# Grants.gov XML extract, filtered and pushed to MongoDB
 By. Angie Marchany-Rivera & Sara Smithers  
 August 13<sup>th</sup>, 2022  
 Updated September 13<sup>th</sup>, 2022

The goal of the this project to provide a tool that allows users to search for environmental remediation grants funded by the Bipartisan Infrastructure Law. This project was completed as part of the Opportunity Project led by the US Census Bureau, The White House OSTP, and the US Department of Commerce. The following code extracts, cleans and filters available grant data from the Grants.gov website. The intial data can then be uploaded MongoDB, with additional code that can be run daily to check for new grants and updates to grants.

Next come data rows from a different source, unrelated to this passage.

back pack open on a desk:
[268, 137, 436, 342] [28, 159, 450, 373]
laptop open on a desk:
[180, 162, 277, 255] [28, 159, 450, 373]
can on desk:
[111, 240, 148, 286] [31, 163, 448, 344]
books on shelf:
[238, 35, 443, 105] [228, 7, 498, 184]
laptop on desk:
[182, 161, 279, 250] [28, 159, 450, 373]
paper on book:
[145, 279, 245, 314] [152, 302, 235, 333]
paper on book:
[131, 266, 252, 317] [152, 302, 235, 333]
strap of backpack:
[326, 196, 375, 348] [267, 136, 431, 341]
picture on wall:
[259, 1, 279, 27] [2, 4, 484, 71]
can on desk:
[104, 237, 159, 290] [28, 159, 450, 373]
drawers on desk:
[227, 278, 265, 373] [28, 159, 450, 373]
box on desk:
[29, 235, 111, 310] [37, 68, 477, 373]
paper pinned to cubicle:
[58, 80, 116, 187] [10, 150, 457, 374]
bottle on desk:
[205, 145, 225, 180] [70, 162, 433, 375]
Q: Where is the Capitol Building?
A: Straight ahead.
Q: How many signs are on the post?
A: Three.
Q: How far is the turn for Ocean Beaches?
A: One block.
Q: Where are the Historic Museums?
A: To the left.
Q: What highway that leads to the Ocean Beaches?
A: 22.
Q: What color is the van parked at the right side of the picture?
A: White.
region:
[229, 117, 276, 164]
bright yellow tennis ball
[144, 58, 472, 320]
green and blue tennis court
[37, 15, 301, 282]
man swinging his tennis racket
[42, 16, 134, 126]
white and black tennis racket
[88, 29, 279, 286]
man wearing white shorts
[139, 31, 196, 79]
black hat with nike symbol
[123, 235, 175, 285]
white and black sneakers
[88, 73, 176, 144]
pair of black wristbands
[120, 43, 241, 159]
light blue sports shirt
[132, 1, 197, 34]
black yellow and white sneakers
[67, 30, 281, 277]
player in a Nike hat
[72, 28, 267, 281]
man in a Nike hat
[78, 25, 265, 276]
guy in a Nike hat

### Extracting the Data from the Grants.gov XML extract

In [None]:
#pip install xmltodict
#pip install pymongo
#pip install pymongo[srv]

In [1]:
# https://openbase.com/python/xmltodict

from io import BytesIO
from zipfile import ZipFile
from urllib.request import urlopen
import xmltodict
import os
import pymongo
from pymongo import MongoClient
from pymongo.server_api import ServerApi
import sys
import pandas as pd
import numpy as np
import shutil

In [2]:
print (sys.version)

3.9.12 (main, Apr  4 2022, 05:22:27) [MSC v.1916 64 bit (AMD64)]

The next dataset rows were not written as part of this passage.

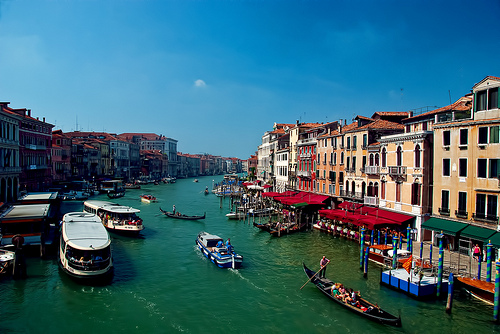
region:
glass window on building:
[443, 130, 453, 145]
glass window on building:
[458, 128, 468, 147]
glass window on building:
[477, 126, 487, 142]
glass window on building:
[486, 123, 496, 144]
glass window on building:
[441, 157, 450, 176]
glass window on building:
[458, 154, 468, 175]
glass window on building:
[476, 158, 486, 175]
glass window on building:
[440, 189, 449, 211]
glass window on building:
[488, 87, 498, 108]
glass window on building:
[478, 88, 488, 109]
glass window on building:
[443, 130, 451, 147]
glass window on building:
[458, 128, 468, 145]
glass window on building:
[477, 124, 487, 144]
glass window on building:
[488, 125, 498, 142]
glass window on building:
[488, 155, 497, 177]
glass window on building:
[476, 159, 486, 179]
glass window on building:
[474, 89, 486, 111]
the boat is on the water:
[60, 209, 109, 276]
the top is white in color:
[62, 205, 103, 250]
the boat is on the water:
[196, 230, 233, 265]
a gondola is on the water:
[157, 202, 209, 222]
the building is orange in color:
[380, 130, 426, 215]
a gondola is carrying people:
[292, 251, 397, 326]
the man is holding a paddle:
[297, 252, 331, 293]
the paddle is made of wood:
[299, 260, 329, 294]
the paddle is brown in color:
[297, 263, 325, 293]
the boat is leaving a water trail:
[227, 262, 262, 293]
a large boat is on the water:
[59, 210, 114, 280]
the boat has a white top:
[84, 195, 140, 215]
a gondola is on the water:
[296, 251, 399, 328]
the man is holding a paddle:
[297, 261, 329, 295]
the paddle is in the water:
[300, 263, 326, 298]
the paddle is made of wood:
[298, 267, 325, 292]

The Grants.gov database of grants is exported to an XML file everyday. The XML file is compressed into a zip file that is named 'GrantsDBExtractYYYYMMDD.zip' with the updated date of the extract. The following URL format can be used to download the data. More information about the XML extract can be found here: https://www.grants.gov/help/html/help/index.htm?rhcsh=1&callingApp=custom#t=XMLExtract%2FXMLExtract.htm

To extract the data from the XML file, first use Timestamp function to insert today's date into the the zip file URL. You will need to make a temporary directory where the zip file can be saved and opened so that the XML file can be read. From there, the XML data will need to be parsed into a dictionary. The grant data can then be extracted as a list of dictionaries, where each dictionary contains the data for one grant. The list of dictionaries can be converted to a Pandas dataframe to be cleaned. Our cleaning steps included updating object datatypes to numeric and datetime types. We aso found errors in ArchiveDate, where the years were listed as 7009 and 3010. We assumed this was due to human error and corrected the years to 2009 and 2010.

In [3]:
# Direct link to updated XML extract. 
# Example link --> https://www.grants.gov/extract/GrantsDBExtract20220813v2.zip

today = pd.Timestamp('today')
link = "https://www.grants.gov/extract/GrantsDBExtract{:%Y%m%d}v2.zip".format(today)

In [4]:
# Extract most up-to-date XML from grants.gov zip file.
# SLOW STEP - It collects the new XML file in the temp folder.

# Make a temporary directory inside local host working directory.
os.makedirs('tempDir', exist_ok = True)

# Open the link to the grants.gov xml extract zip file.
url = urlopen(link)

# Read the zipfile.
zipfile = ZipFile(BytesIO(url.read()))

# Save zipfile to temporary directory.
zipfile.extractall('tempDir/temp')

# Save the file name as a string.
filename = os.listdir('tempDir/temp')

# Read the xml file and save it to xml_data.
with open(os.path.join('tempDir/temp', filename[0]), 'r', encoding = 'utf-8') as f:
    xml_data = f.read()

# Delete the temporary directory from local host working directory.
shutil.rmtree(f'{os.getcwd()}\\tempDir')

In [5]:
# Parse the xml data into a dictionary dtype.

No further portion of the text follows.